Dataset records:

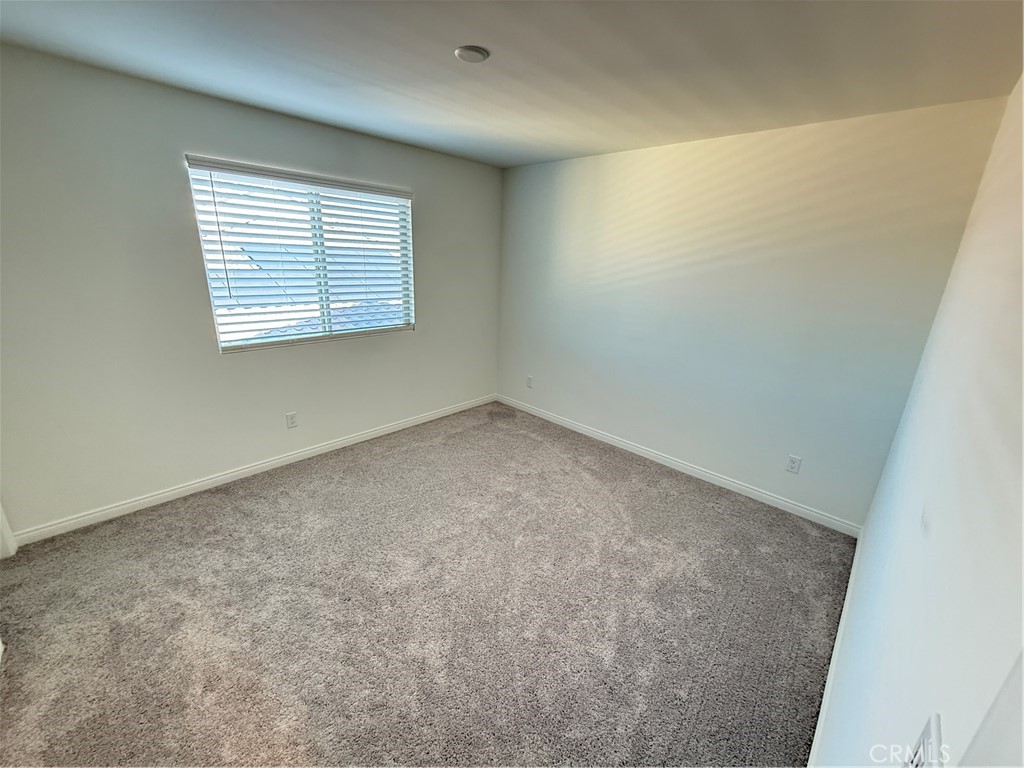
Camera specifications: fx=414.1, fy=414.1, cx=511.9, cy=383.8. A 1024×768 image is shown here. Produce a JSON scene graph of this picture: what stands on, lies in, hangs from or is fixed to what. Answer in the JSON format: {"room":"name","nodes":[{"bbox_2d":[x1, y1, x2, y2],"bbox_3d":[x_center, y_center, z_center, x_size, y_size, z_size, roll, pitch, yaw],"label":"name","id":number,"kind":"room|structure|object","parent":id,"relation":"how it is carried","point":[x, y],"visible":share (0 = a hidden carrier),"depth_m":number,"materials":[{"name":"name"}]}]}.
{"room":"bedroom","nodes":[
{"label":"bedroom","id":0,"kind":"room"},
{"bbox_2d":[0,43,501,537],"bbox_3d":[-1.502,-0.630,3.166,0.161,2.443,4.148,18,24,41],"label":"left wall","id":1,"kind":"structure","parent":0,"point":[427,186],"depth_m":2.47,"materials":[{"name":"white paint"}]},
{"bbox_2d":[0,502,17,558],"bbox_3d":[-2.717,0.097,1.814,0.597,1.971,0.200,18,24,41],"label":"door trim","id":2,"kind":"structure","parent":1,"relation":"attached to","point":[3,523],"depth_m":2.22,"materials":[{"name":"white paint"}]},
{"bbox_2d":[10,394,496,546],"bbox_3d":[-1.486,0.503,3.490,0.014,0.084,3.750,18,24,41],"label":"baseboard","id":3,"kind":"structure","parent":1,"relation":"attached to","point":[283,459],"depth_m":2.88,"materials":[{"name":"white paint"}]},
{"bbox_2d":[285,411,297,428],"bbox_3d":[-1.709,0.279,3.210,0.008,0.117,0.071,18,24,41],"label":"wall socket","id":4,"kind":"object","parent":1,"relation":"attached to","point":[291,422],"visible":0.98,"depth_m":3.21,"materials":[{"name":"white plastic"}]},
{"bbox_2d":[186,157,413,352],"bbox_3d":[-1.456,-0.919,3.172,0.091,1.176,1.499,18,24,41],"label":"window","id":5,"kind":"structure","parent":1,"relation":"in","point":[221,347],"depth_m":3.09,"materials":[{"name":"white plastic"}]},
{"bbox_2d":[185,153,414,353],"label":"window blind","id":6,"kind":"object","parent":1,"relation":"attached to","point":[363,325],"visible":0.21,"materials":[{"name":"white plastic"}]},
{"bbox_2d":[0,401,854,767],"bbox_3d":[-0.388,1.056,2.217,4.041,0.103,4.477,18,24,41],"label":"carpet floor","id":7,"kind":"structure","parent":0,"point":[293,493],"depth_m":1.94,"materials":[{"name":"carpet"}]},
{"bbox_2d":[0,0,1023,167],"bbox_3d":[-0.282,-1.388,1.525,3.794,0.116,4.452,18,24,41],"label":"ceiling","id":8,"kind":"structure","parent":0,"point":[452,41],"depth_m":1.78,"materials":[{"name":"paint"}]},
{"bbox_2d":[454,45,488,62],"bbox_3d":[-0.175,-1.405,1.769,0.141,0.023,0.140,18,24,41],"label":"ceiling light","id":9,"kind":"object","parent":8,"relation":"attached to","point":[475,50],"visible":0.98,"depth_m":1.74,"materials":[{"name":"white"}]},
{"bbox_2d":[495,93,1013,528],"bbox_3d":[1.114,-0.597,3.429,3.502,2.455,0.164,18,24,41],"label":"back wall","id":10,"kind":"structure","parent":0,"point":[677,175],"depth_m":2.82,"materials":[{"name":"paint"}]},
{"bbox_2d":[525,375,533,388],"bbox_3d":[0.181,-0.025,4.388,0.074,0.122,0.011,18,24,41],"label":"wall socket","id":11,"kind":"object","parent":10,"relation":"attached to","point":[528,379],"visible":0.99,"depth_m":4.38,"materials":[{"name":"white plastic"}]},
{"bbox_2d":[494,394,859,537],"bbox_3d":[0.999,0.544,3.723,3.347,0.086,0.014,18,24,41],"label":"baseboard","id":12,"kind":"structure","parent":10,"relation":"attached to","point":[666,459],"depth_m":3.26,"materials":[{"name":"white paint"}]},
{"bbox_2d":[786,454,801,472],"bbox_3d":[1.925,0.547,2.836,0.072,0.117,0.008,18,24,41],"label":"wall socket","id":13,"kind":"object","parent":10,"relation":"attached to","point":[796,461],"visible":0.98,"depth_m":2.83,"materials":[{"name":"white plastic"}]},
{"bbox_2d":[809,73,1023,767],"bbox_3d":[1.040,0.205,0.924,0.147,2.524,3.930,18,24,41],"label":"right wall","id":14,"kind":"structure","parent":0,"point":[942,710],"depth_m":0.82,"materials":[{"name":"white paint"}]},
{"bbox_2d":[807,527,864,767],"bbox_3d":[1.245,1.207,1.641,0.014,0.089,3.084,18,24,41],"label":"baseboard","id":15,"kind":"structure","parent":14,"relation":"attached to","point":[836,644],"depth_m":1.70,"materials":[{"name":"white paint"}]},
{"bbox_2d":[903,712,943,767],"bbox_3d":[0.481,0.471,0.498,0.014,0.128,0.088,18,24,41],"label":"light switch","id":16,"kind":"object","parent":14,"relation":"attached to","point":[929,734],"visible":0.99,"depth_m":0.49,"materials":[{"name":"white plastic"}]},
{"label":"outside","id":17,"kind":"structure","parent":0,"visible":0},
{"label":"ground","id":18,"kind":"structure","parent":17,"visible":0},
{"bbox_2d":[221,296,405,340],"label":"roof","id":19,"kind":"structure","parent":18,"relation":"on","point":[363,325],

Work to be completed: The copy you produce must hold all the records above exactly and none of their pictures.

Result below:
Camera specifications: fx=414.1, fy=414.1, cx=511.9, cy=383.8. A 1024×768 image is shown here. Produce a JSON scene graph of this picture: what stands on, lies in, hangs from or is fixed to what. Answer in the JSON format: {"room":"name","nodes":[{"bbox_2d":[x1, y1, x2, y2],"bbox_3d":[x_center, y_center, z_center, x_size, y_size, z_size, roll, pitch, yaw],"label":"name","id":number,"kind":"room|structure|object","parent":id,"relation":"how it is carried","point":[x, y],"visible":share (0 = a hidden carrier),"depth_m":number,"materials":[{"name":"name"}]}]}.
{"room":"bedroom","nodes":[
{"label":"bedroom","id":0,"kind":"room"},
{"bbox_2d":[0,43,501,537],"bbox_3d":[-1.502,-0.630,3.166,0.161,2.443,4.148,18,24,41],"label":"left wall","id":1,"kind":"structure","parent":0,"point":[427,186],"depth_m":2.47,"materials":[{"name":"white paint"}]},
{"bbox_2d":[0,502,17,558],"bbox_3d":[-2.717,0.097,1.814,0.597,1.971,0.200,18,24,41],"label":"door trim","id":2,"kind":"structure","parent":1,"relation":"attached to","point":[3,523],"depth_m":2.22,"materials":[{"name":"white paint"}]},
{"bbox_2d":[10,394,496,546],"bbox_3d":[-1.486,0.503,3.490,0.014,0.084,3.750,18,24,41],"label":"baseboard","id":3,"kind":"structure","parent":1,"relation":"attached to","point":[283,459],"depth_m":2.88,"materials":[{"name":"white paint"}]},
{"bbox_2d":[285,411,297,428],"bbox_3d":[-1.709,0.279,3.210,0.008,0.117,0.071,18,24,41],"label":"wall socket","id":4,"kind":"object","parent":1,"relation":"attached to","point":[291,422],"visible":0.98,"depth_m":3.21,"materials":[{"name":"white plastic"}]},
{"bbox_2d":[186,157,413,352],"bbox_3d":[-1.456,-0.919,3.172,0.091,1.176,1.499,18,24,41],"label":"window","id":5,"kind":"structure","parent":1,"relation":"in","point":[221,347],"depth_m":3.09,"materials":[{"name":"white plastic"}]},
{"bbox_2d":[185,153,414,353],"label":"window blind","id":6,"kind":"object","parent":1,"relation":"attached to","point":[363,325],"visible":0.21,"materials":[{"name":"white plastic"}]},
{"bbox_2d":[0,401,854,767],"bbox_3d":[-0.388,1.056,2.217,4.041,0.103,4.477,18,24,41],"label":"carpet floor","id":7,"kind":"structure","parent":0,"point":[293,493],"depth_m":1.94,"materials":[{"name":"carpet"}]},
{"bbox_2d":[0,0,1023,167],"bbox_3d":[-0.282,-1.388,1.525,3.794,0.116,4.452,18,24,41],"label":"ceiling","id":8,"kind":"structure","parent":0,"point":[452,41],"depth_m":1.78,"materials":[{"name":"paint"}]},
{"bbox_2d":[454,45,488,62],"bbox_3d":[-0.175,-1.405,1.769,0.141,0.023,0.140,18,24,41],"label":"ceiling light","id":9,"kind":"object","parent":8,"relation":"attached to","point":[475,50],"visible":0.98,"depth_m":1.74,"materials":[{"name":"white"}]},
{"bbox_2d":[495,93,1013,528],"bbox_3d":[1.114,-0.597,3.429,3.502,2.455,0.164,18,24,41],"label":"back wall","id":10,"kind":"structure","parent":0,"point":[677,175],"depth_m":2.82,"materials":[{"name":"paint"}]},
{"bbox_2d":[525,375,533,388],"bbox_3d":[0.181,-0.025,4.388,0.074,0.122,0.011,18,24,41],"label":"wall socket","id":11,"kind":"object","parent":10,"relation":"attached to","point":[528,379],"visible":0.99,"depth_m":4.38,"materials":[{"name":"white plastic"}]},
{"bbox_2d":[494,394,859,537],"bbox_3d":[0.999,0.544,3.723,3.347,0.086,0.014,18,24,41],"label":"baseboard","id":12,"kind":"structure","parent":10,"relation":"attached to","point":[666,459],"depth_m":3.26,"materials":[{"name":"white paint"}]},
{"bbox_2d":[786,454,801,472],"bbox_3d":[1.925,0.547,2.836,0.072,0.117,0.008,18,24,41],"label":"wall socket","id":13,"kind":"object","parent":10,"relation":"attached to","point":[796,461],"visible":0.98,"depth_m":2.83,"materials":[{"name":"white plastic"}]},
{"bbox_2d":[809,73,1023,767],"bbox_3d":[1.040,0.205,0.924,0.147,2.524,3.930,18,24,41],"label":"right wall","id":14,"kind":"structure","parent":0,"point":[942,710],"depth_m":0.82,"materials":[{"name":"white paint"}]},
{"bbox_2d":[807,527,864,767],"bbox_3d":[1.245,1.207,1.641,0.014,0.089,3.084,18,24,41],"label":"baseboard","id":15,"kind":"structure","parent":14,"relation":"attached to","point":[836,644],"depth_m":1.70,"materials":[{"name":"white paint"}]},
{"bbox_2d":[903,712,943,767],"bbox_3d":[0.481,0.471,0.498,0.014,0.128,0.088,18,24,41],"label":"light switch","id":16,"kind":"object","parent":14,"relation":"attached to","point":[929,734],"visible":0.99,"depth_m":0.49,"materials":[{"name":"white plastic"}]},
{"label":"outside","id":17,"kind":"structure","parent":0,"visible":0},
{"label":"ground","id":18,"kind":"structure","parent":17,"visible":0},
{"bbox_2d":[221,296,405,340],"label":"roof","id":19,"kind":"structure","parent":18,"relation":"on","point":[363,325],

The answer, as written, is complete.